Can anyone explain why "hold hands" is "hawak kamay" and not "hawak mga kamay"?

Thanks


----------



## 082486

Hi and welcome! 

I'll leave the explanation to the experts...


----------



## DotterKat

You have to think of it as a complete grammatical unit, like a phrasal modifier. In a sentence like _Sila ay hawak-kamay sa pagpapalaki ng kanilang mga anak_ (ultimately meaning, after you have worked through the literal imagery, that the parents are in close accord on issues pertaining to child rearing), hawak-kamay is an adverbial phrase. 

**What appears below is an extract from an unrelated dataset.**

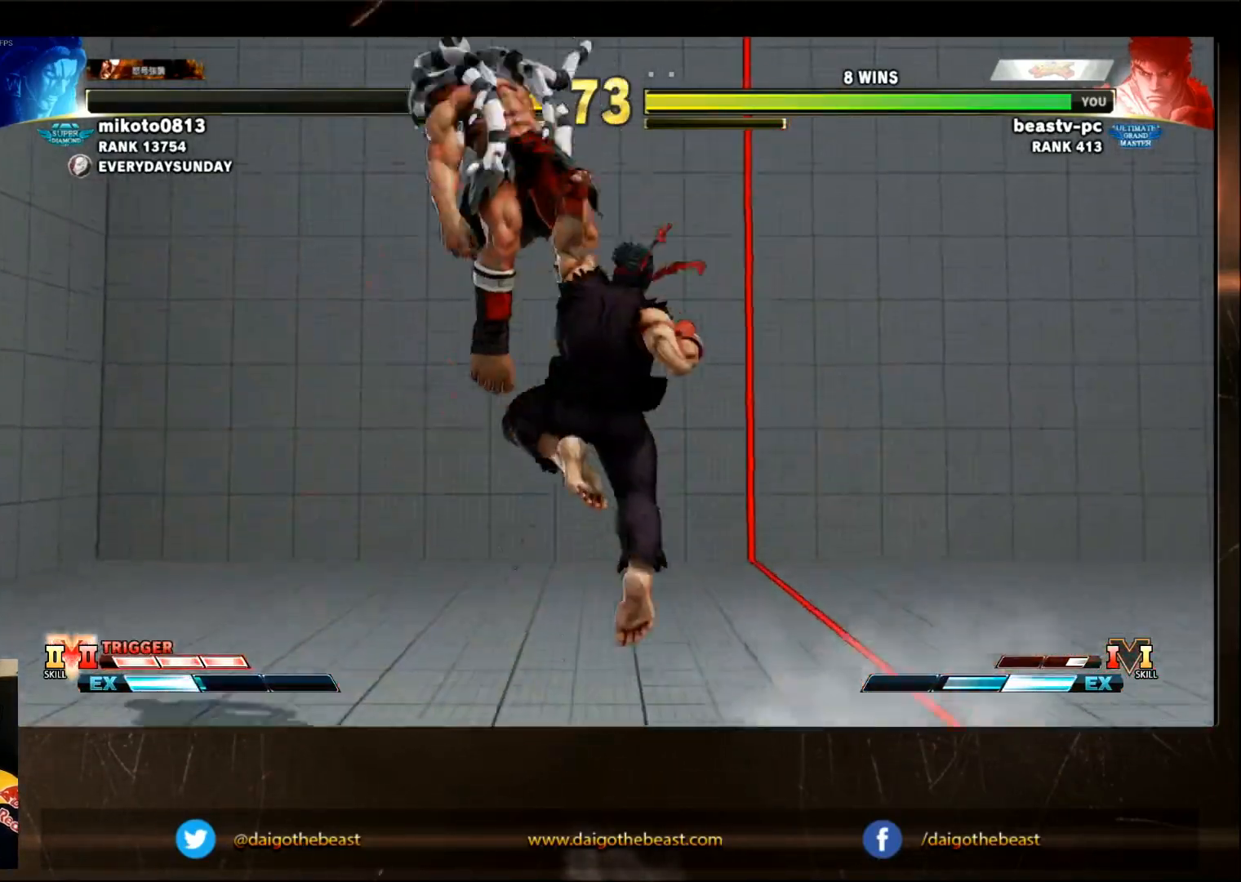
{"buttons": [], "left_stick": "center", "events": [[67, "R1", "up"], [67, "TRIANGLE", "up"]]}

As to why it is hawak-kamay and not hawak mga kamay, this is mainly done for literary effect. Sometimes, brevity intensifies style as in other compound words like tigas ulo, patay gutom or sulat kamay. It is not "tigas ng ulo" (although there are instances in which this would be applicable), "patay sa gutom" or "sulat ng kamay" because the marker _ng_ or preposition _sa_ dilutes the impact of the compound word. Indeed, if you included the extra words --- mga, ng or sa --- it is no longer a compound word but simply a phrase. In the case of a poem or song in which meter is important, these shortcuts can be crucial for artistic reasons. As I said, brevity is style.


----------



## mataripis

my tagalog version for that title is "Kapit kamay".   hawak is just touching but using the word "kapit" implies  holding one another.


----------



## niernier

Trust what DotterKat said. It's uncommon to say "hawak mga kamay" so the first time I heard it, I was imagining somebody holding both hands of the other person.


----------



## tagadoug

Thanks for the explanations everyone


----------



## Perictione

To me "hawak kamay" would mean I holding a hand of the person, as my hand would logically hold another. "Hawak mga kamay" would mean my two hands holding another pair. It's a bit of awkward to say "hawak mga kamay" as well, but it would make sense if I were in a group and everybody has to hold hands together.


----------



## karmllean

Hawak-kamay is an adjective and should be written the way it is - as a hyphenated compound. In this form, no need to indicate number, e.g., plural form.


----------



## sugarglidernames

Hawak-kamay means It is just like grasping our hands together. Love and Respect.


----------



## biankita

I always saw "hawak-kamay" as a figure of speech, especially since it's from a song. And even with DotterKat's example of "_Sila ay hawak-kamay sa pagpapalaki ng kanilang mga anak."
_ 
If you are talking about a literal joining of hands, hawak-kamay is definitely not how to say it. The most common time I can think of where people are literally asked to join hands is during Roman Catholic mass during the Our Father. (Sorry, I am Roman Catholic so I don't know if this is done in other religions or other types of Christianity.) The priest does not say "Tayo'y maghawak-kamay." ("Let's join hands." as implied). He says, "Tayo'y maghawak-hawak ng ating mga kamay." It still means "Let's join (our) hands."


----------



## lostinmanila

"hawak-kamay" is a tagalog phrase, a figure of speech. if you used it in a sentence or other phrases, it will be have several meanings... let's take yeng's song as an example.. "hawak-kamay, di kita iiwan sa paglakbay"... you need to translate it considering the whole phrase... and it should sound like... by your side, i'll be with you through this journey..... and to translate "hawak-kamay" literally as holding hands is not correct because "HAWAK-KAMAY" is a single unit... the correct translation for "holding hands" is "kapit kamay"..


----------